Publié le 01 janvier 2014 par Copeau @Contrepoints
Analyse

Éthique et Capitalisme : quelques notions de bon sens

Publié Par Institut Turgot, le 1 janvier 2014 dans Entreprise et management

L’Éthique des affaires n’est qu’une sous-classe de l’Éthique humaine en général : à ce titre, le critère de moralité n’y est pas seulement le rapport aux autres mais aussi le rapport à soi-même.

Par Henri Lepage.
Un article de l’Institut Turgot.

Confiance Ethique Contrat

Si la métaphysique peut être définie comme « la science de l’existence », et l’épistémologie comme « la science de la connaissance », l’Éthique n’est rien d’autre que la science « du bien et du mal » , la science « du juste et de l’injuste ».

——————————

■ **Série d'exercices**:
A – Recopiez tout le passage de l'extrait sur l'éthique et le capitalisme, depuis « L’Éthique des affaires » jusqu'à « Par Henri Lepage. ».
B – D'après l'extrait sur l'éthique et le capitalisme, pourquoi le critère de moralité de l'éthique des affaires ne se limite-t-il pas au rapport aux autres ? Répondez en une à trois phrases.
C – Poursuivez l'extrait sur l'éthique et le capitalisme à partir de sa dernière phrase.
La liste n'a aucun lien avec l'extrait sur l'éthique et le capitalisme.

■ **Données extraites**:

——————————

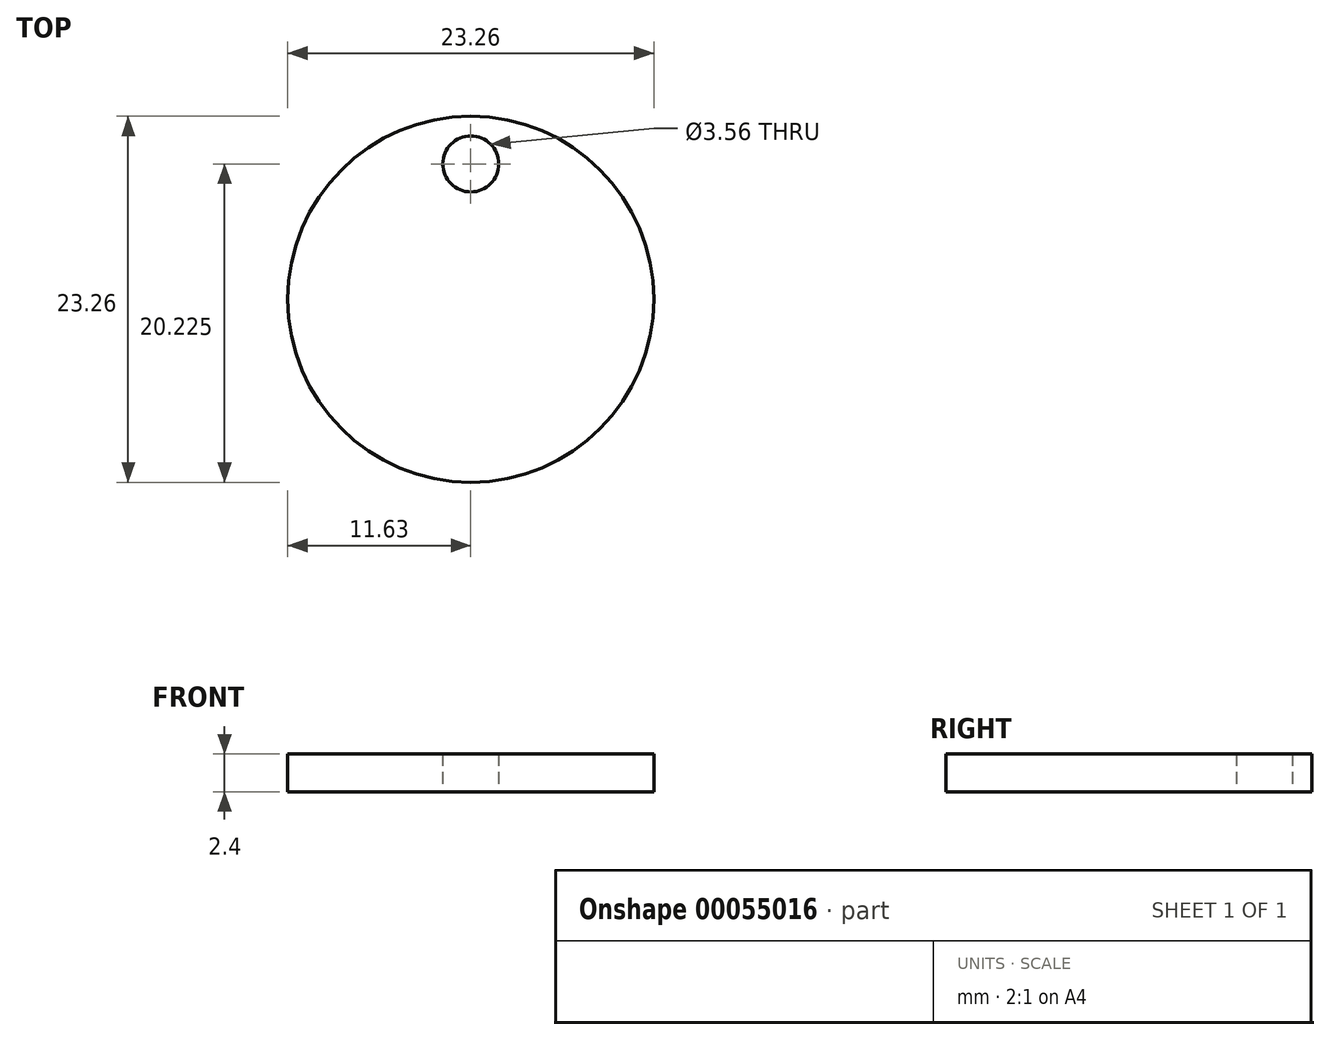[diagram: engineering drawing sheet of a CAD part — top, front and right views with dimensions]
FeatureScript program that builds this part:
annotation { "Feature Type Name" : "Feature", "Feature Type Description" : "" }
export const myFeature = defineFeature(function(context is Context, id is Id, definition is map)
    precondition{}
    {
        {
            var Q0;
            Q0=qCreatedBy(makeId("Top.planeOp"),FACE);
            var sketch = newSketch(context, id + "F0", { "sketchPlane" : qUnion([Q0])});
            skCircle(sketch, "E0", {"center": v(0, 0) * mm, "radius": 11.62 * mm});
            skCircle(sketch, "E1", {"center": v(0, 8.6) * mm, "radius": 1.78 * mm});
            skSolve(sketch);
        }
        {
            var Q0;
            Q0=makeQuery(id+"F0.imprint","IMPRINT",FACE,{"disambiguationData":[TD([[makeQuery(id+"F0.imprint","IMPRINT",EDGE,{"derivedFrom":sQuery(id+"F0.wireOp",EDGE,"E0")}),1.0]])]});
            extrude(context, id + "F1", {"entities" : qUnion([Q0]), "depth" : 2.4 * mm});
        }
    });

——————————

■ **Corrigés**:
A –
L’Éthique des affaires n’est qu’une sous-classe de l’Éthique humaine en général : à ce titre, le critère de moralité n’y est pas seulement le rapport aux autres mais aussi le rapport à soi-même.

Par Henri Lepage.

B – Parce que l'éthique des affaires n'est qu'une sous-classe de l'éthique humaine en général. À ce titre, son critère de moralité concerne le rapport aux autres, mais aussi le rapport à soi-même.

C –
Sa fonction est d’apporter un code de valeur qui sert à guider les choix et les actions humaines. Elle indique comment les gens doivent se comporter, vis-à-vis d’eux-mêmes et vis-à-vis des autres, pour obtenir une coopération sociale pacifique.

L’éthique des affaires consiste à définir comment les managers doivent se comporter pour que leurs actes de gestion et leurs décisions restent conformes aux exigences de l’Éthique.

Par définition, l’Éthique ne concerne que des êtres dotés de conscience et d’autonomie. De tous les êtres, seul l’homme est guidé par des règles conceptuelles (on dira des « valeurs ») qu’il choisit de respecter – alors que les animaux n’ont pas d’autre choix que d’obéir à leurs instincts.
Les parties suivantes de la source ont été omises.